R/DataGeneration.R

Defines functions DataGeneration

Documented in DataGeneration

#' Generating an artificial item response dataset
#'
#' @description This function generates an artificial item response dataset allowing various options.
#'
#' @importFrom betafunctions rBeta.4P
#' @importFrom stats dnorm rbinom rchisq rnorm runif rbeta rgamma
#'
#' @param seed A numeric value that is used for random sampling.
#' Seed number can guarantee a replicability of the result.
#' @param N A numeric value of the number of examinees.
#' @param nitem_D A numeric value of the number of dichotomous items.
#' @param nitem_P A numeric value of the number of polytomous items.
#' @param nitem_C A numeric value of the number of continuous response items.

_ _ _

**Task list:**
1. Copy out the DataGeneration.R documentation word for word.
2. In the rows, rewrite only the lines from the one with "pose: elev=106.6 azim=26.2" to the one with "Dot at: (260, 265)", replacing "dist" with "distance" and keeping everything else the same.

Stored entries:
_ _ _

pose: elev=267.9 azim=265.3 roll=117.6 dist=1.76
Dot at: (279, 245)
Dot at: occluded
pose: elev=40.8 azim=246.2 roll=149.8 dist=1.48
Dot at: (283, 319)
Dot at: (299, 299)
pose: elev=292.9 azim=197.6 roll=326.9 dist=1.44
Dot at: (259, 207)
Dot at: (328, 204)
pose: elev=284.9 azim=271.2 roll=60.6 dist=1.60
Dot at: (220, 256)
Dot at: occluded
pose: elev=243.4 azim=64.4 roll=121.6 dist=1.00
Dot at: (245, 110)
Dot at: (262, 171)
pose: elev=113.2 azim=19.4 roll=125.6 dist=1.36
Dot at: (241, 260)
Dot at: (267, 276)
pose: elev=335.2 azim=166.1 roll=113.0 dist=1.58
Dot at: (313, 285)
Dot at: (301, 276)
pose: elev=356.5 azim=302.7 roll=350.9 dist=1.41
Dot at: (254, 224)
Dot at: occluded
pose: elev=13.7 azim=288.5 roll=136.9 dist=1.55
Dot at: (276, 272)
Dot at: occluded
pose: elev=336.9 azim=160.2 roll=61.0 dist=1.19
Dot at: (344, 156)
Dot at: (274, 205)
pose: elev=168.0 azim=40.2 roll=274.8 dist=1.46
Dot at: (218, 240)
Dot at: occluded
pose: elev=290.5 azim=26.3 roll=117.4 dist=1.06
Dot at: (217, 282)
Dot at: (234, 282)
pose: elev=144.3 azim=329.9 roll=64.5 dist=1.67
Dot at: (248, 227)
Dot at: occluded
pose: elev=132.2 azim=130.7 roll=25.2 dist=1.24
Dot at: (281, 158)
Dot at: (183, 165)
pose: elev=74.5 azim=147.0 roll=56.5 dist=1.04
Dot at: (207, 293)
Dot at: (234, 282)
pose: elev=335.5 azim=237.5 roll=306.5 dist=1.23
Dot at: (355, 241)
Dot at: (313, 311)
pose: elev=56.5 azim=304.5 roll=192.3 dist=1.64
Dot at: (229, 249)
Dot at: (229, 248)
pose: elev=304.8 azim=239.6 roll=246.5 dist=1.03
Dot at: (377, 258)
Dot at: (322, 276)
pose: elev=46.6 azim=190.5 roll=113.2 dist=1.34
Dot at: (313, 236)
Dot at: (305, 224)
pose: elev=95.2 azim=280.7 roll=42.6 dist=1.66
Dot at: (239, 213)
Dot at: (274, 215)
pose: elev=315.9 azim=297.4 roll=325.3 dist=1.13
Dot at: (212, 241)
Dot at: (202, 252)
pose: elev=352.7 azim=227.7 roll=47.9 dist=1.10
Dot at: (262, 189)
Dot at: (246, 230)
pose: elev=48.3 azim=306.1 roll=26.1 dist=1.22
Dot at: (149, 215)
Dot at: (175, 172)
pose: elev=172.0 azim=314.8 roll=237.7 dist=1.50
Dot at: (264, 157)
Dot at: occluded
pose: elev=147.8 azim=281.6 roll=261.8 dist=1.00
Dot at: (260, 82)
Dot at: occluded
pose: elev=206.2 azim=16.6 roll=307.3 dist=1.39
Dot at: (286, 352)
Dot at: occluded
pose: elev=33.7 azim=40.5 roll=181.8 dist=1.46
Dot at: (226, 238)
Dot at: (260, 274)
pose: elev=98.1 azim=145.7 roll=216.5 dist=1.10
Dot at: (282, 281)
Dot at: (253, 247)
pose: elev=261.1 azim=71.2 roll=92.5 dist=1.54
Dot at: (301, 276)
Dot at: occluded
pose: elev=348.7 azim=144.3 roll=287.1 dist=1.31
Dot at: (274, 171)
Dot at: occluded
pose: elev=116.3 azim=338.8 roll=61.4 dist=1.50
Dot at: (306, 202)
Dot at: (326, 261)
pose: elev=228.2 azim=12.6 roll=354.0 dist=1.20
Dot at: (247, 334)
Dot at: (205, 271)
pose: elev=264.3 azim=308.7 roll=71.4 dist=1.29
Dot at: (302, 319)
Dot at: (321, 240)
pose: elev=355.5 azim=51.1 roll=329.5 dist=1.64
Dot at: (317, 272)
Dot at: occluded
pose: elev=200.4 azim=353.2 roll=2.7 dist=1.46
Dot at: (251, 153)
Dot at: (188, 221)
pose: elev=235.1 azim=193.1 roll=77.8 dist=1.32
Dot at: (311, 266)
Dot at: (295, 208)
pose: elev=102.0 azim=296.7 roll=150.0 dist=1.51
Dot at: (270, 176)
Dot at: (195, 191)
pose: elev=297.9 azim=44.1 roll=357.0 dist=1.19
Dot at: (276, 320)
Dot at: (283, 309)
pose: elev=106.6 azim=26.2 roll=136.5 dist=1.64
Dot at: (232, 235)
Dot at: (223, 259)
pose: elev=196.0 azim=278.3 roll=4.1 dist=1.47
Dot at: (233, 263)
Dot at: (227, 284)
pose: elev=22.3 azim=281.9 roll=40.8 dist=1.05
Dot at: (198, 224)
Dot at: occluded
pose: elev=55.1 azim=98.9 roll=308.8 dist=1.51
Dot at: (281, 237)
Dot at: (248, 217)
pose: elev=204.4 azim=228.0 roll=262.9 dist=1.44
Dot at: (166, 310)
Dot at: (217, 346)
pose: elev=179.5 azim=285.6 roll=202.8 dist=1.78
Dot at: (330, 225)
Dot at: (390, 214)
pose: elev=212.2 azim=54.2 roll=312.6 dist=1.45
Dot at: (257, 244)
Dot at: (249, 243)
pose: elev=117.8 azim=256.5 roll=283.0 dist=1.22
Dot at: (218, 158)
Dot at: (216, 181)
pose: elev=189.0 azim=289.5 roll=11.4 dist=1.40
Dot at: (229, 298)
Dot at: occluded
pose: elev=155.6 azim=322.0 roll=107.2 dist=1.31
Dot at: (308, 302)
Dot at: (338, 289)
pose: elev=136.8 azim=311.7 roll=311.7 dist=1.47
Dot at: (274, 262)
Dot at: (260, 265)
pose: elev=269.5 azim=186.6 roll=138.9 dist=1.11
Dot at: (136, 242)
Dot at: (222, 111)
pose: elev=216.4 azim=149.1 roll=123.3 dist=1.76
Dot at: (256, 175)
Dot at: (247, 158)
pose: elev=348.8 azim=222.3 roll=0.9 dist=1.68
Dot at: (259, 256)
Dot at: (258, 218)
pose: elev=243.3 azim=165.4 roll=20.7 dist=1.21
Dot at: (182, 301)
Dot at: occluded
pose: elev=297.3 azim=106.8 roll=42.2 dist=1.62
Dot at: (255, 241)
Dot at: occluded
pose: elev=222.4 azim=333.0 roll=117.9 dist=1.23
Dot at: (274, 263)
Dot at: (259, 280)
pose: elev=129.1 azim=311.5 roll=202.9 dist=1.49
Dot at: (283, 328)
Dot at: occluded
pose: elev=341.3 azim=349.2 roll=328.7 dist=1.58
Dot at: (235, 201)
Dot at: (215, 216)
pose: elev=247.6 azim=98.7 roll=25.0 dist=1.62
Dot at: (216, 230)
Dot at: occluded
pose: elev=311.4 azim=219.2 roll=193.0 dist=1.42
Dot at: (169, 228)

_ _ _

**Correct answers:**
1.
R/DataGeneration.R

Defines functions DataGeneration

Documented in DataGeneration

#' Generating an artificial item response dataset
#'
#' @description This function generates an artificial item response dataset allowing various options.
#'
#' @importFrom betafunctions rBeta.4P
#' @importFrom stats dnorm rbinom rchisq rnorm runif rbeta rgamma
#'
#' @param seed A numeric value that is used for random sampling.
#' Seed number can guarantee a replicability of the result.
#' @param N A numeric value of the number of examinees.
#' @param nitem_D A numeric value of the number of dichotomous items.
#' @param nitem_P A numeric value of the number of polytomous items.
#' @param nitem_C A numeric value of the number of continuous response items.

2.
pose: elev=106.6 azim=26.2 roll=136.5 distance=1.64
Dot at: (232, 235)
Dot at: (223, 259)
pose: elev=196.0 azim=278.3 roll=4.1 distance=1.47
Dot at: (233, 263)
Dot at: (227, 284)
pose: elev=22.3 azim=281.9 roll=40.8 distance=1.05
Dot at: (198, 224)
Dot at: occluded
pose: elev=55.1 azim=98.9 roll=308.8 distance=1.51
Dot at: (281, 237)
Dot at: (248, 217)
pose: elev=204.4 azim=228.0 roll=262.9 distance=1.44
Dot at: (166, 310)
Dot at: (217, 346)
pose: elev=179.5 azim=285.6 roll=202.8 distance=1.78
Dot at: (330, 225)
Dot at: (390, 214)
pose: elev=212.2 azim=54.2 roll=312.6 distance=1.45
Dot at: (257, 244)
Dot at: (249, 243)
pose: elev=117.8 azim=256.5 roll=283.0 distance=1.22
Dot at: (218, 158)
Dot at: (216, 181)
pose: elev=189.0 azim=289.5 roll=11.4 distance=1.40
Dot at: (229, 298)
Dot at: occluded
pose: elev=155.6 azim=322.0 roll=107.2 distance=1.31
Dot at: (308, 302)
Dot at: (338, 289)
pose: elev=136.8 azim=311.7 roll=311.7 distance=1.47
Dot at: (274, 262)
Dot at: (260, 265)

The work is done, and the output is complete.